++++ Supplied data ++++
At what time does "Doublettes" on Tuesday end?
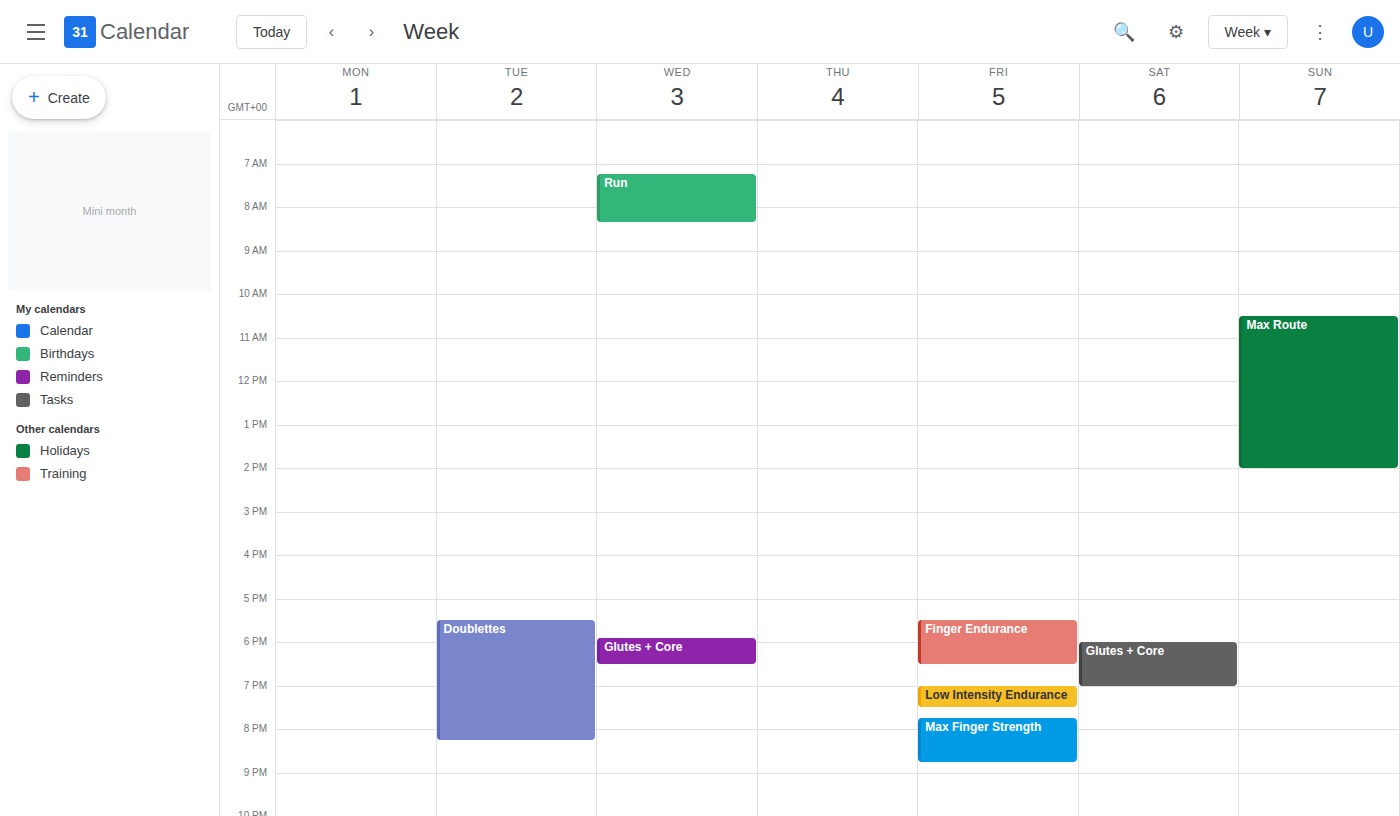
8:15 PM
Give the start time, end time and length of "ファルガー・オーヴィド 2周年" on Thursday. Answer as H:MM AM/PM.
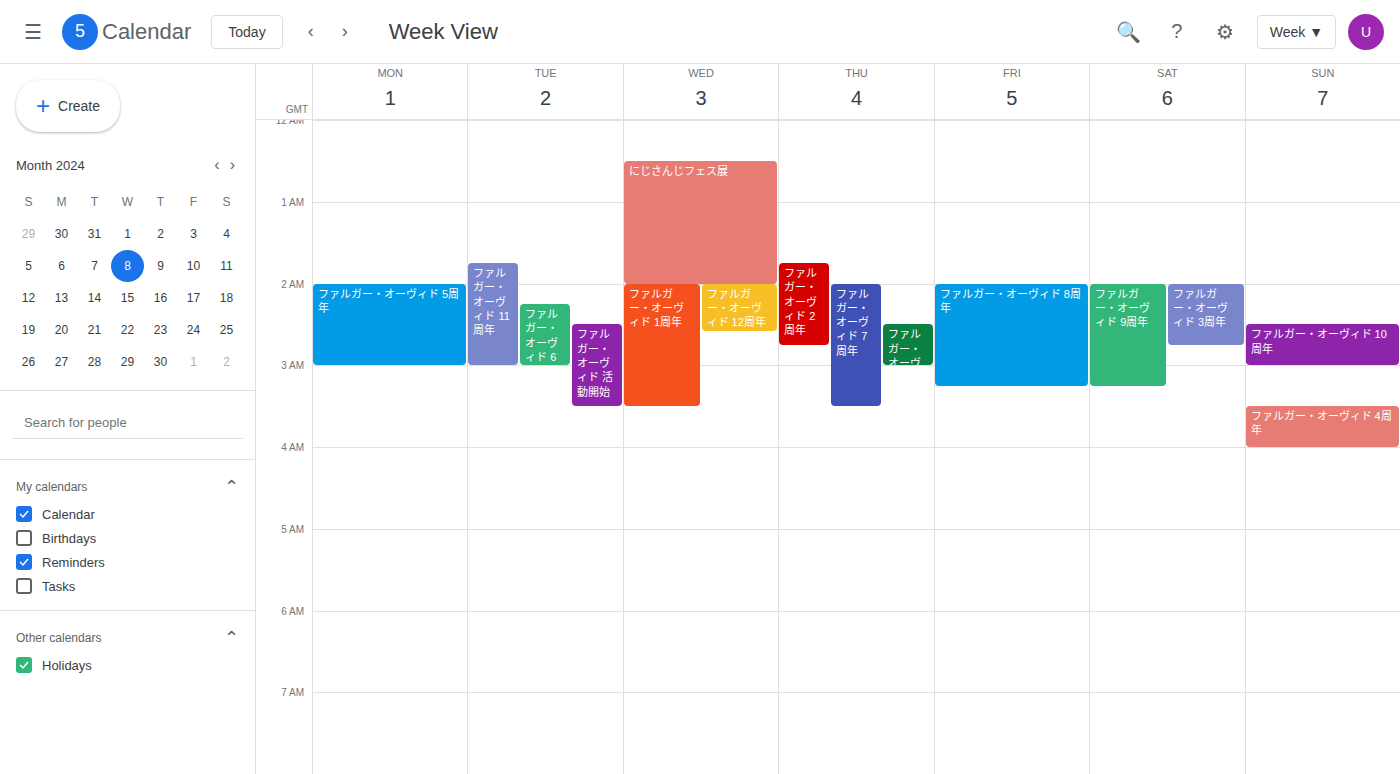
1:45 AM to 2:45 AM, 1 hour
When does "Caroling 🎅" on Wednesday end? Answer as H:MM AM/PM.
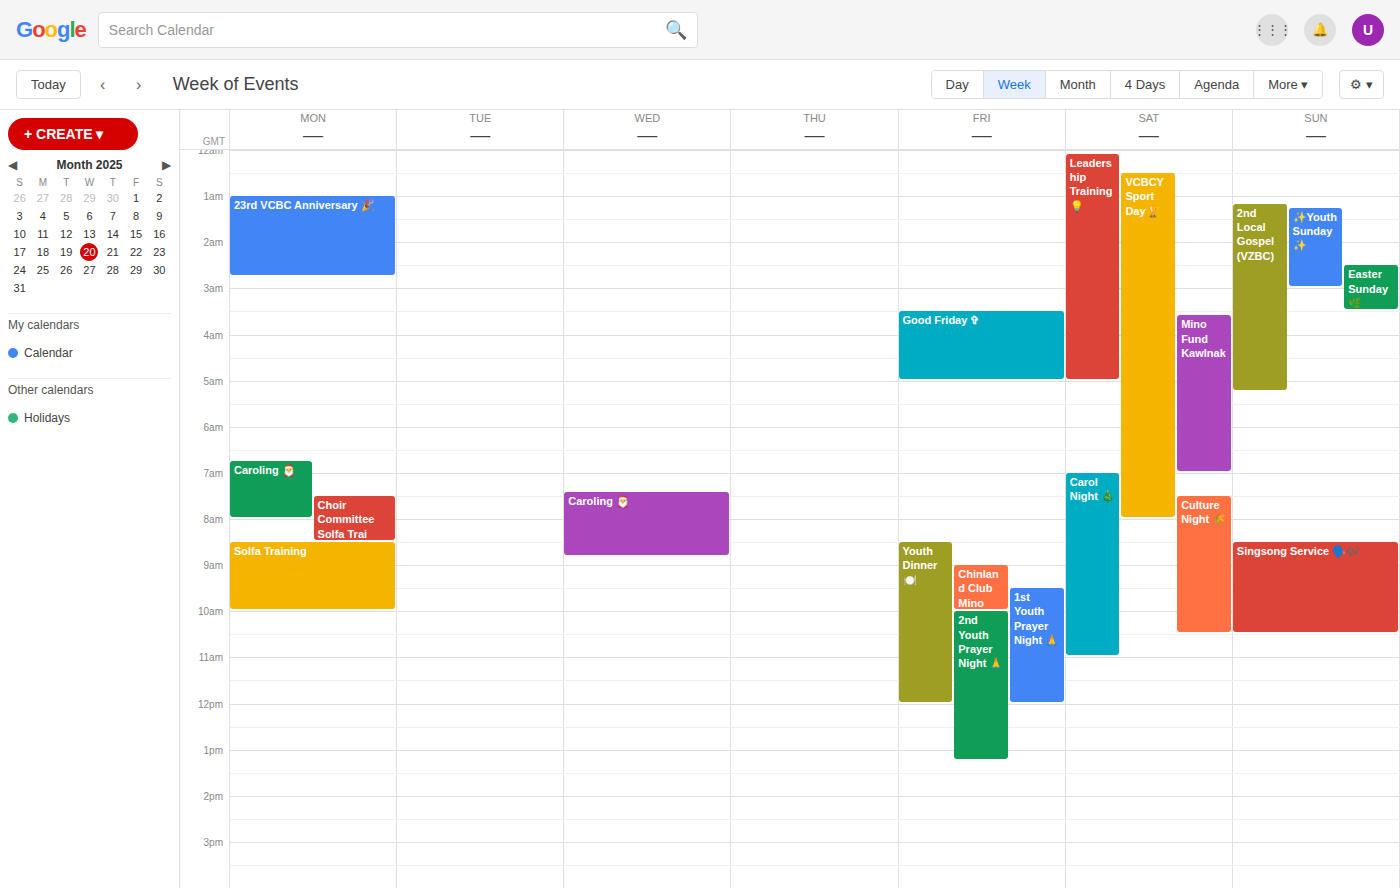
++++
++++ Supplied data ++++
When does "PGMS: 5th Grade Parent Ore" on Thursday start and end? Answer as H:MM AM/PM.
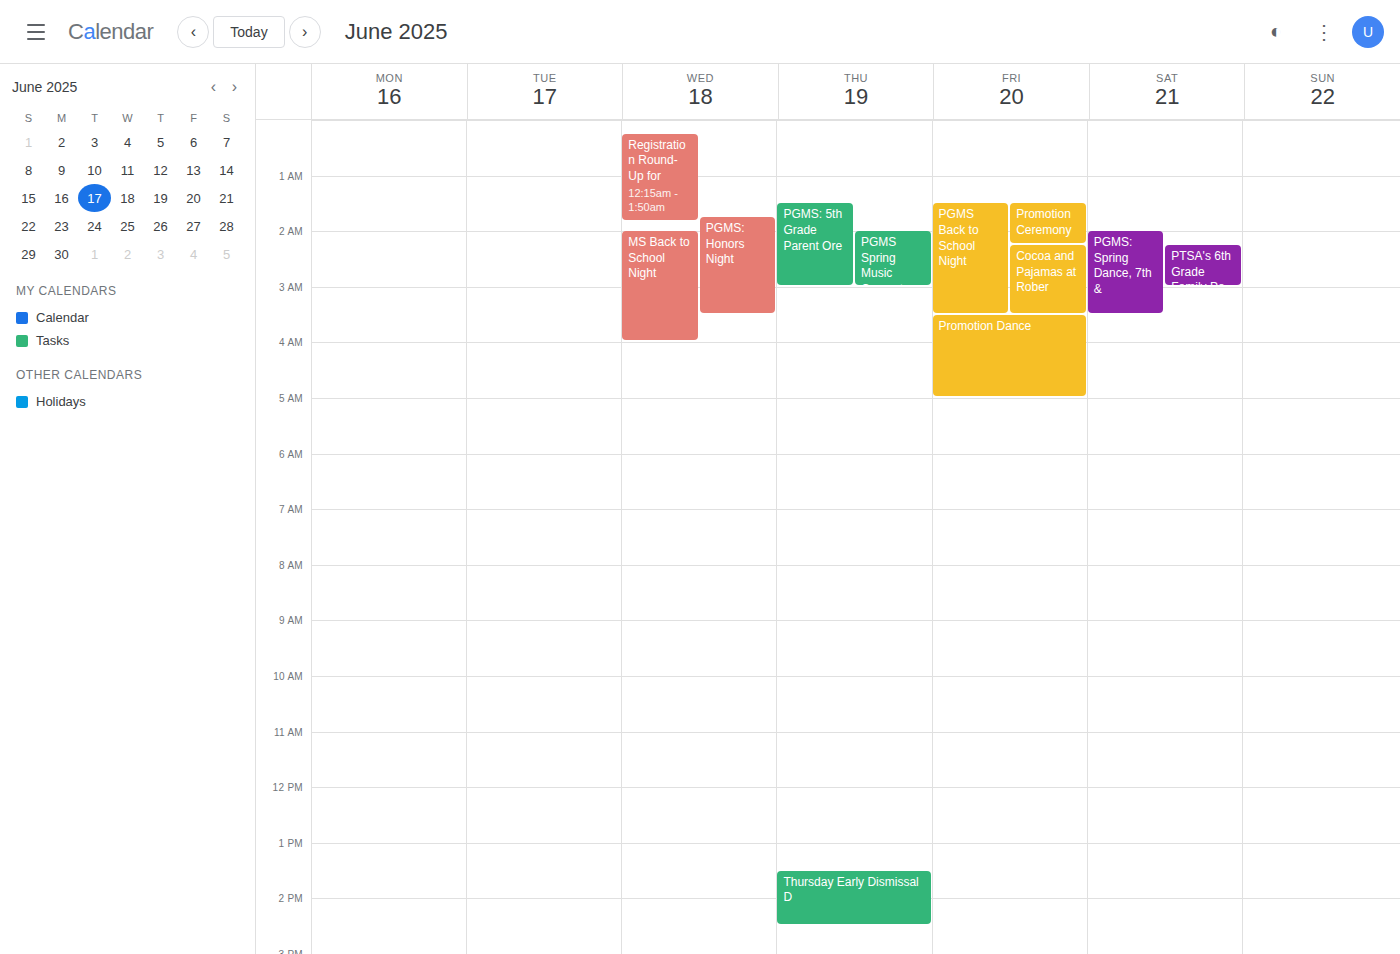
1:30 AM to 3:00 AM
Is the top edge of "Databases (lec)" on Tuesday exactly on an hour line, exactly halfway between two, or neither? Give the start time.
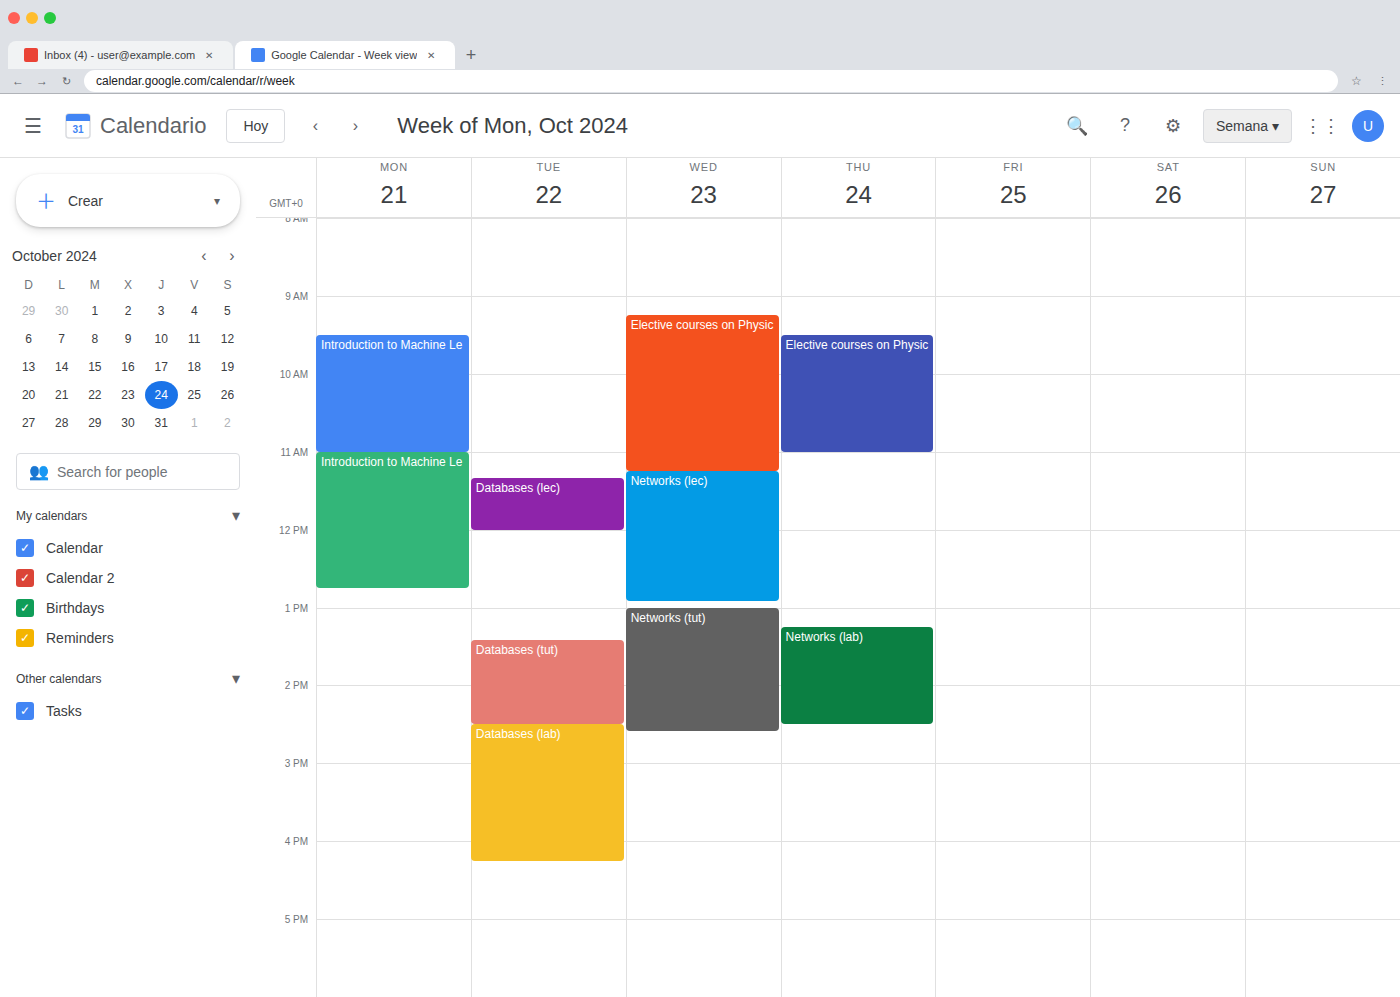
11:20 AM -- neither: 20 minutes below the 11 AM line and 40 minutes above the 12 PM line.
++++
Exercise objective: Could you rewrite everything from the line containing "and end? Answer as H:MM AM/PM." down to the line containing "11:20 AM -- neither: 20", putting "precisely" in place of "exactly" and changing nothing else? Leave the pictures out of your answer.

Exercise response:
When does "PGMS: 5th Grade Parent Ore" on Thursday start and end? Answer as H:MM AM/PM.
1:30 AM to 3:00 AM
Is the top edge of "Databases (lec)" on Tuesday precisely on an hour line, precisely halfway between two, or neither? Give the start time.
11:20 AM -- neither: 20 minutes below the 11 AM line and 40 minutes above the 12 PM line.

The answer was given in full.